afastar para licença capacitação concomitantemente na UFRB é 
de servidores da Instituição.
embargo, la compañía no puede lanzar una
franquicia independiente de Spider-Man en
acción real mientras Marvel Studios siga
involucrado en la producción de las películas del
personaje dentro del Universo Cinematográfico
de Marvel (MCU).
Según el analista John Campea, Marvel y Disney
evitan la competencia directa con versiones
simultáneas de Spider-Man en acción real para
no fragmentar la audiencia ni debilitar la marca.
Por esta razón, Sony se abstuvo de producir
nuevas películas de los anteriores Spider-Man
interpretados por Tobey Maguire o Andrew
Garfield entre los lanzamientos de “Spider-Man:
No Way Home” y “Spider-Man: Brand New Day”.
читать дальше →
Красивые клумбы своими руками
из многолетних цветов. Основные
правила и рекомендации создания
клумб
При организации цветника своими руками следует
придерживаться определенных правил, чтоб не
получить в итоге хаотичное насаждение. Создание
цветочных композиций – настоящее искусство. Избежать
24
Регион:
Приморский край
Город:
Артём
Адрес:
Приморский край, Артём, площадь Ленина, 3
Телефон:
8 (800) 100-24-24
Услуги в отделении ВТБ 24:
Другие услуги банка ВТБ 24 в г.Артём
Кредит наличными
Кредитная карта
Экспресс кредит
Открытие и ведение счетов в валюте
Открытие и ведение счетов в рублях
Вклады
- - -
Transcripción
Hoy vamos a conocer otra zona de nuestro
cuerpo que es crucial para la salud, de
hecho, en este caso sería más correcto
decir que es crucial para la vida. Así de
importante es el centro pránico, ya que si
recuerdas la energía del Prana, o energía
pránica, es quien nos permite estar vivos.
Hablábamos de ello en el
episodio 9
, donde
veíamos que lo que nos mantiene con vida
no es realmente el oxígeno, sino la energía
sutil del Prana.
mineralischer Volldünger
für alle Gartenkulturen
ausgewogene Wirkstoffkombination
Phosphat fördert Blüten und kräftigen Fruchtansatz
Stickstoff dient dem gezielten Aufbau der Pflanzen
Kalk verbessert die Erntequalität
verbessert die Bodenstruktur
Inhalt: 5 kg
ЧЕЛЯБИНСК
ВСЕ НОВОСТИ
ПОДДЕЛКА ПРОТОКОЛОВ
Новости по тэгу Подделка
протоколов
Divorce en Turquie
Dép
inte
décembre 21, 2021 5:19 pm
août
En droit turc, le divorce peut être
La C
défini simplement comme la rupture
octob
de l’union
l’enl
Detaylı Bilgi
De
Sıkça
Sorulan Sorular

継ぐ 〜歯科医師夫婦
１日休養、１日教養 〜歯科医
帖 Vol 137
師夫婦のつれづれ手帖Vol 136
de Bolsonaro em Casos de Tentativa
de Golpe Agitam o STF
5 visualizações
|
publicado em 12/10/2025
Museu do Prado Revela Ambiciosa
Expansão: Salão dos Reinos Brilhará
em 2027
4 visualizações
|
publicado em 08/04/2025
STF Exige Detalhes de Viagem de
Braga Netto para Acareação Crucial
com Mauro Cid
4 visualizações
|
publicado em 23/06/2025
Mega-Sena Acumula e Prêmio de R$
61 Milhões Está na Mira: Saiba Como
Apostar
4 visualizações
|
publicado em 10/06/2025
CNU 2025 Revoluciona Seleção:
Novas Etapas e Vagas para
- - -
What you need to do:
Using the records above, restate word for word the lines from the one with "Inhalt: 5 kg" through the one with "Novas Etapas e Vagas para", both included.

Solution to this task:
Inhalt: 5 kg
ЧЕЛЯБИНСК
ВСЕ НОВОСТИ
ПОДДЕЛКА ПРОТОКОЛОВ
Новости по тэгу Подделка
протоколов
Divorce en Turquie
Dép
inte
décembre 21, 2021 5:19 pm
août
En droit turc, le divorce peut être
La C
défini simplement comme la rupture
octob
de l’union
l’enl
Detaylı Bilgi
De
Sıkça
Sorulan Sorular

継ぐ 〜歯科医師夫婦
１日休養、１日教養 〜歯科医
帖 Vol 137
師夫婦のつれづれ手帖Vol 136
de Bolsonaro em Casos de Tentativa
de Golpe Agitam o STF
5 visualizações
|
publicado em 12/10/2025
Museu do Prado Revela Ambiciosa
Expansão: Salão dos Reinos Brilhará
em 2027
4 visualizações
|
publicado em 08/04/2025
STF Exige Detalhes de Viagem de
Braga Netto para Acareação Crucial
com Mauro Cid
4 visualizações
|
publicado em 23/06/2025
Mega-Sena Acumula e Prêmio de R$
61 Milhões Está na Mira: Saiba Como
Apostar
4 visualizações
|
publicado em 10/06/2025
CNU 2025 Revoluciona Seleção:
Novas Etapas e Vagas para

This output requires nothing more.